As we age the focus of exercise is to increase or maintain muscle mass and strength, and address risk factors for falls, particularly any difficulty in balance and walking ability.

So what is the right exercise?

Specific types of exercise are important for improving bone strength.

  • Weight-bearing exercise (exercise done while on your feet so you bear your own weight).
  • Progressive resistance training (becomes more challenging over time). 

To find out the recommended exercise for different stages in life, CLICK HERE. 

Balance exercises,  preventing falls and osteoporosis

Balance and mobility exercises do not improve bone or muscle strength but can help reduce falls. Exercises that assist with balance include standing on one leg (increasing to standing on one leg with eyes closed), heel-to-toe walking and tai chi.

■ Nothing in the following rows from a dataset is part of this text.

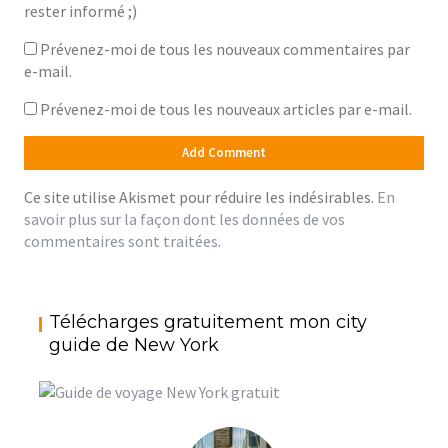
rester informé ;)
Prévenez-moi de tous les nouveaux commentaires par
e-mail.
Prévenez-moi de tous les nouveaux articles par e-mail.
Ce site utilise Akismet pour réduire les indésirables.
En
savoir plus sur la façon dont les données de vos
commentaires sont traitées
.
Télécharges gratuitement mon city
guide de New York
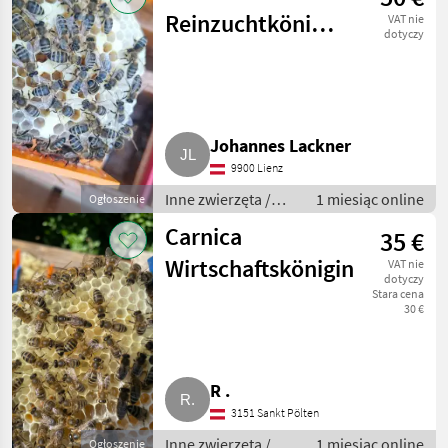
Reinzuchtköniginnen
VAT nie
dotyczy
zu verkaufen
Johannes Lackner
9900 Lienz
Inne zwierzęta /
1 miesiąc online
Ogłoszenie
Pszczoły i
Carnica
35 €
pszczelarstwo
Wirtschaftskönigin
VAT nie
dotyczy
Stara cena
30 €
R .
3151 Sankt Pölten
Inne zwierzęta /
1 miesiąc online
Ogłoszenie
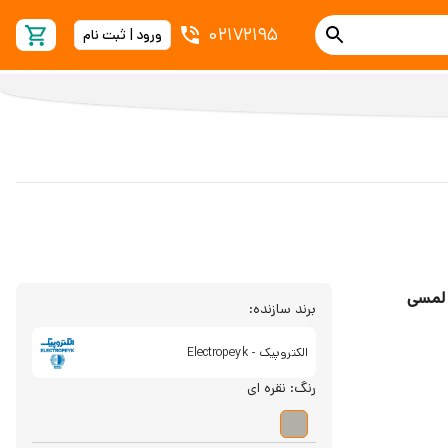
02172195
ورود | ثبت نام
برند سازنده:
الکتروپیک - Electropeyk
رنگ:
نقره ای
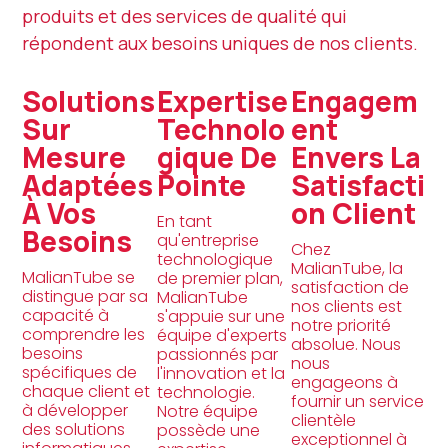
produits et des services de qualité qui
répondent aux besoins uniques de nos clients.
Solutions
Expertise
Engagem
Sur
Technolo
Ent
Mesure
Gique De
Envers La
Adaptées
Pointe
Satisfacti
À Vos
On Client
En tant
Besoins
qu'entreprise
Chez
technologique
MalianTube, la
MalianTube se
de premier plan,
satisfaction de
distingue par sa
MalianTube
nos clients est
capacité à
s'appuie sur une
notre priorité
comprendre les
équipe d'experts
absolue. Nous
besoins
passionnés par
nous
spécifiques de
l'innovation et la
engageons à
chaque client et
technologie.
fournir un service
à développer
Notre équipe
clientèle
des solutions
possède une
exceptionnel à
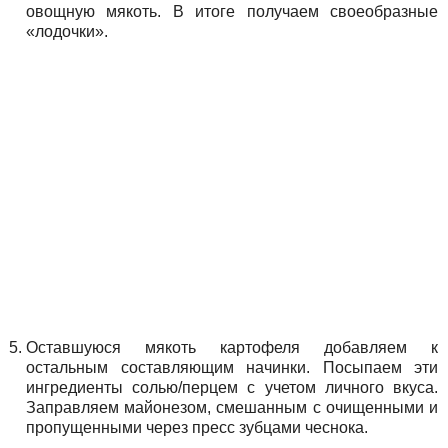
овощную мякоть. В итоге получаем своеобразные
«лодочки».
Оставшуюся мякоть картофеля добавляем к
остальным составляющим начинки. Посыпаем эти
ингредиенты солью/перцем с учетом личного вкуса.
Заправляем майонезом, смешанным с очищенными и
пропущенными через пресс зубцами чеснока.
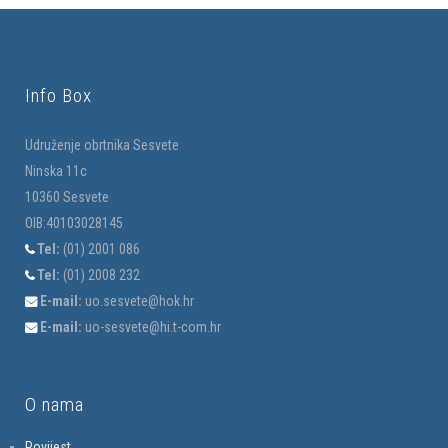
Info Box
Udruženje obrtnika Sesvete
Ninska 11c
10360 Sesvete
OIB:40103028145
Tel:
(01) 2001 086
Tel:
(01) 2008 232
E-mail:
uo.sesvete@hok.hr
E-mail:
uo-sesvete@hi.t-com.hr
O nama
Povijest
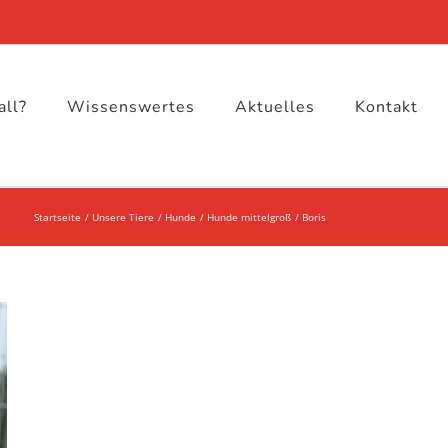
all?
Wissenswertes
Aktuelles
Kontakt
Startseite
Unsere Tiere
Hunde
Hunde mittelgroß
Boris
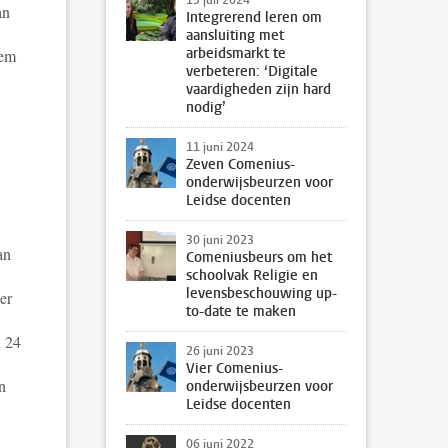
15 juli 2024
an
Integrerend leren om
aansluiting met
arbeidsmarkt te
eem
verbeteren: ‘Digitale
vaardigheden zijn hard
nodig’
11 juni 2024
Zeven Comenius-
onderwijsbeurzen voor
Leidse docenten
30 juni 2023
an
Comeniusbeurs om het
schoolvak Religie en
levensbeschouwing up-
er
to-date te maken
n 24
26 juni 2023
Vier Comenius-
n
onderwijsbeurzen voor
Leidse docenten
06 juni 2022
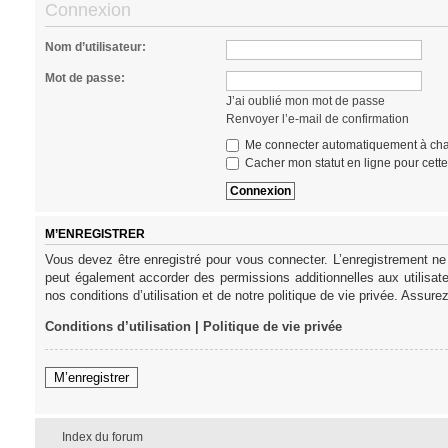
Connexion
Nom d’utilisateur:
Mot de passe:
J’ai oublié mon mot de passe
Renvoyer l’e-mail de confirmation
Me connecter automatiquement à cha
Cacher mon statut en ligne pour cett
M’ENREGISTRER
Vous devez être enregistré pour vous connecter. L’enregistrement ne
peut également accorder des permissions additionnelles aux utilisat
nos conditions d’utilisation et de notre politique de vie privée. Assure
Conditions d’utilisation
|
Politique de vie privée
M’enregistrer
Index du forum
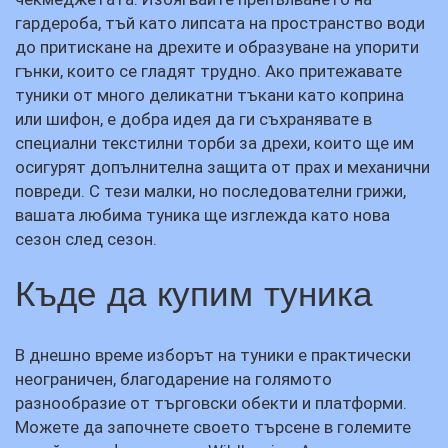
гардероба, тъй като липсата на пространство води
до притискане на дрехите и образуване на упорити
гънки, които се гладят трудно. Ако притежавате
туники от много деликатни тъкани като коприна
или шифон, е добра идея да ги съхранявате в
специални текстилни торби за дрехи, които ще им
осигурят допълнителна защита от прах и механични
повреди. С тези малки, но последователни грижи,
вашата любима туника ще изглежда като нова
сезон след сезон.
Къде да купим туника
В днешно време изборът на туники е практически
неограничен, благодарение на голямото
разнообразие от търговски обекти и платформи.
Можете да започнете своето търсене в големите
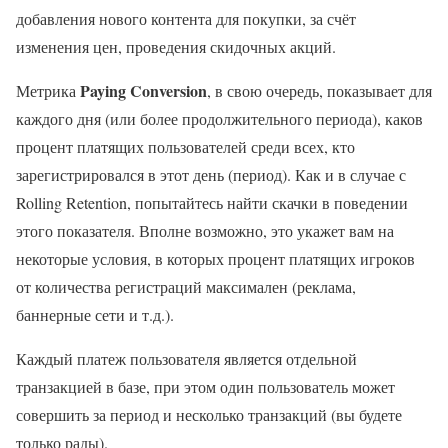
добавления нового контента для покупки, за счёт
изменения цен, проведения скидочных акций.
Paying Conversion
Метрика
, в свою очередь, показывает для
каждого дня (или более продолжительного периода), каков
процент платящих пользователей среди всех, кто
зарегистрировался в этот день (период). Как и в случае с
Rolling Retention, попытайтесь найти скачки в поведении
этого показателя. Вполне возможно, это укажет вам на
некоторые условия, в которых процент платящих игроков
от количества регистраций максимален (реклама,
баннерные сети и т.д.).
Каждый платеж пользователя является отдельной
транзакцией в базе, при этом один пользователь может
совершить за период и несколько транзакций (вы будете
только рады).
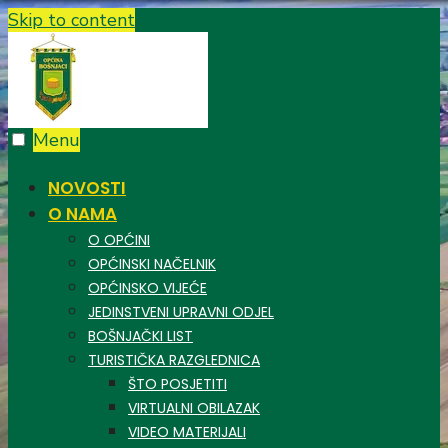
Skip to content
Menu
NOVOSTI
O NAMA
O OPĆINI
OPĆINSKI NAČELNIK
OPĆINSKO VIJEĆE
JEDINSTVENI UPRAVNI ODJEL
BOŠNJAČKI LIST
TURISTIČKA RAZGLEDNICA
ŠTO POSJETITI
VIRTUALNI OBILAZAK
VIDEO MATERIJALI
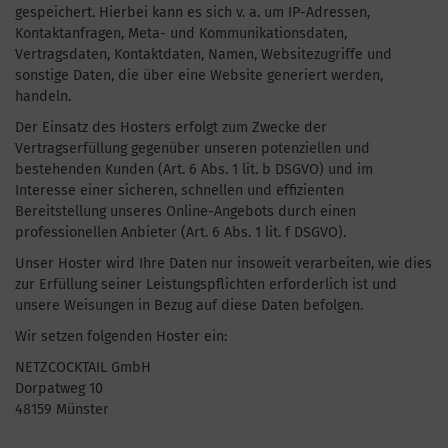
gespeichert. Hierbei kann es sich v. a. um IP-Adressen,
Kontaktanfragen, Meta- und Kommunikationsdaten,
Vertragsdaten, Kontaktdaten, Namen, Websitezugriffe und
sonstige Daten, die über eine Website generiert werden,
handeln.
Der Einsatz des Hosters erfolgt zum Zwecke der
Vertragserfüllung gegenüber unseren potenziellen und
bestehenden Kunden (Art. 6 Abs. 1 lit. b DSGVO) und im
Interesse einer sicheren, schnellen und effizienten
Bereitstellung unseres Online-Angebots durch einen
professionellen Anbieter (Art. 6 Abs. 1 lit. f DSGVO).
Unser Hoster wird Ihre Daten nur insoweit verarbeiten, wie dies
zur Erfüllung seiner Leistungspflichten erforderlich ist und
unsere Weisungen in Bezug auf diese Daten befolgen.
Wir setzen folgenden Hoster ein:
NETZCOCKTAIL GmbH
Dorpatweg 10
48159 Münster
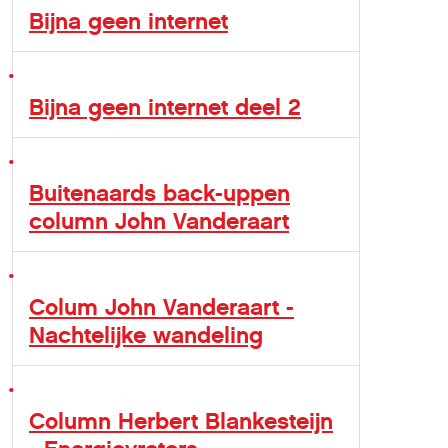
Bijna geen internet
Bijna geen internet deel 2
Buitenaards back-uppen
column John Vanderaart
Colum John Vanderaart -
Nachtelijke wandeling
Column Herbert Blankesteijn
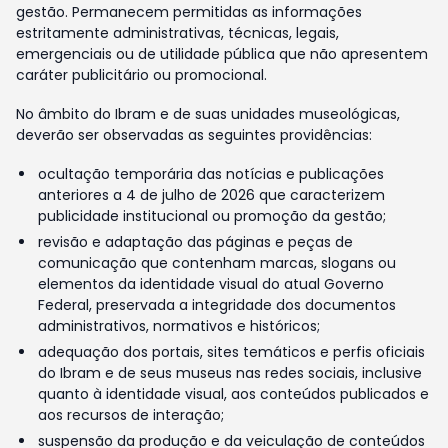
gestão. Permanecem permitidas as informações
estritamente administrativas, técnicas, legais,
emergenciais ou de utilidade pública que não apresentem
caráter publicitário ou promocional.
No âmbito do Ibram e de suas unidades museológicas,
deverão ser observadas as seguintes providências:
ocultação temporária das notícias e publicações
anteriores a 4 de julho de 2026 que caracterizem
publicidade institucional ou promoção da gestão;
revisão e adaptação das páginas e peças de
comunicação que contenham marcas, slogans ou
elementos da identidade visual do atual Governo
Federal, preservada a integridade dos documentos
administrativos, normativos e históricos;
adequação dos portais, sites temáticos e perfis oficiais
do Ibram e de seus museus nas redes sociais, inclusive
quanto à identidade visual, aos conteúdos publicados e
aos recursos de interação;
suspensão da produção e da veiculação de conteúdos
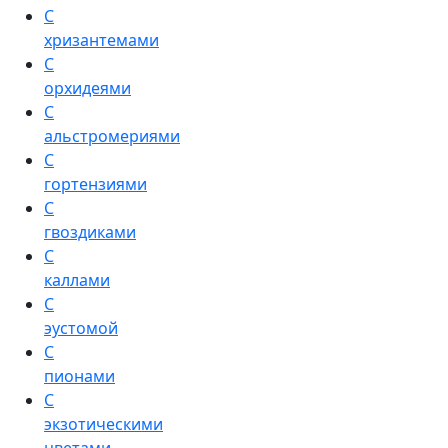
С
хризантемами
С
орхидеями
С
альстромериями
С
гортензиями
С
гвоздиками
С
каллами
С
эустомой
С
пионами
С
экзотическими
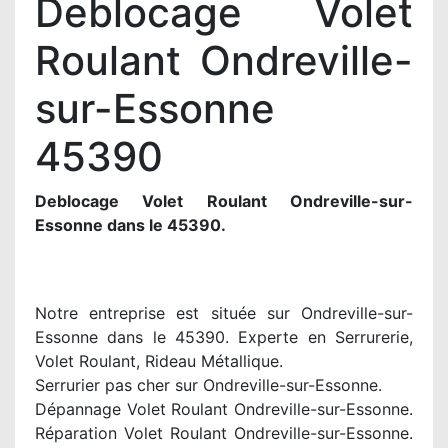
Deblocage Volet
Roulant Ondreville-
sur-Essonne
45390
Deblocage Volet Roulant Ondreville-sur-
Essonne dans le 45390.
Notre entreprise est située sur Ondreville-sur-
Essonne dans le 45390. Experte en Serrurerie,
Volet Roulant, Rideau Métallique.
Serrurier pas cher sur Ondreville-sur-Essonne.
Dépannage Volet Roulant Ondreville-sur-Essonne.
Réparation Volet Roulant Ondreville-sur-Essonne.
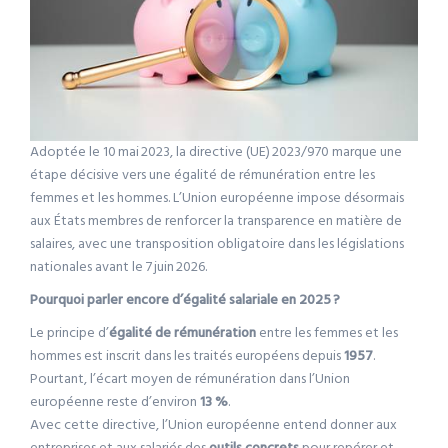
Adoptée le 10 mai 2023, la directive (UE) 2023/970 marque une
étape décisive vers une égalité de rémunération entre les
femmes et les hommes. L’Union européenne impose désormais
aux États membres de renforcer la transparence en matière de
salaires, avec une transposition obligatoire dans les législations
nationales avant le 7 juin 2026.
Pourquoi parler encore d’égalité salariale en 2025 ?
Le principe d’
égalité de rémunération
entre les femmes et les
hommes est inscrit dans les traités européens depuis
1957
.
Pourtant, l’écart moyen de rémunération dans l’Union
européenne reste d’environ
13 %
.
Avec cette directive, l’Union européenne entend donner aux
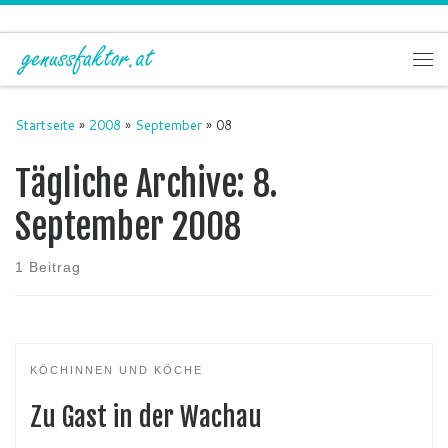
Zum Inhalt springen
Me
Startseite
»
2008
»
September
»
08
Tägliche Archive:
8.
September 2008
1 Beitrag
KÖCHINNEN UND KÖCHE
Zu Gast in der Wachau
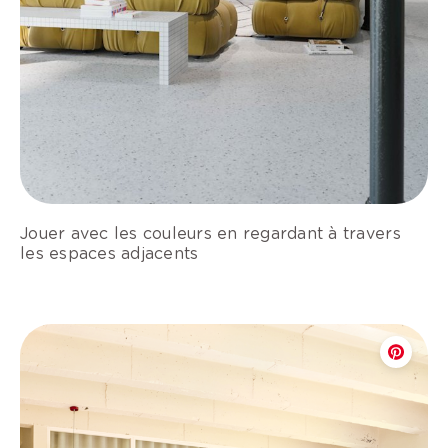
Jouer avec les couleurs en regardant à travers
les espaces adjacents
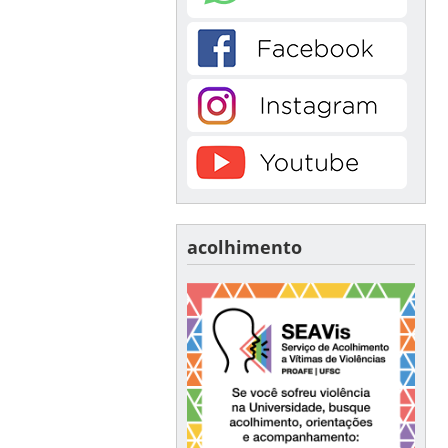
acolhimento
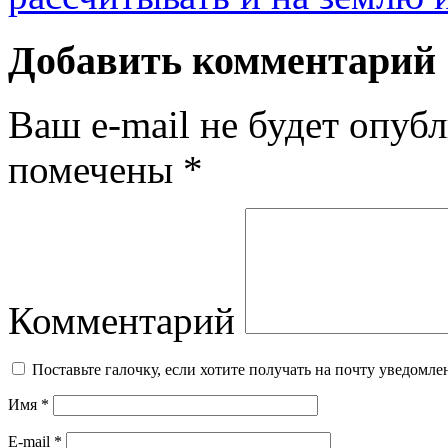
Добавить комментарий
Ваш e-mail не будет опубл
помечены
*
Комментарий
Поставьте галочку, если хотите получать на почту уведомл
Имя
*
E-mail
*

Falls are a common cause of fracture. For people with osteoporosis, even a minor fall can cause a fracture. Half of all falls occur around the home and approximately one-third of people over 65 fall each year. It is estimated that around 6% of falls result in a fracture so preventing falls has become an important part of managing bone health. Falls are most commonly caused by:

 Poor muscle strength

  •  Problems with balance (weak muscles, low blood pressure, inner ear problems, some medicines, poor nutrition)
  •  Poor vision
  •  Home hazards that cause tripping

If you are at all worried about your bone density or would like advice on how to present osteoporosis, we suggest you visit your GP.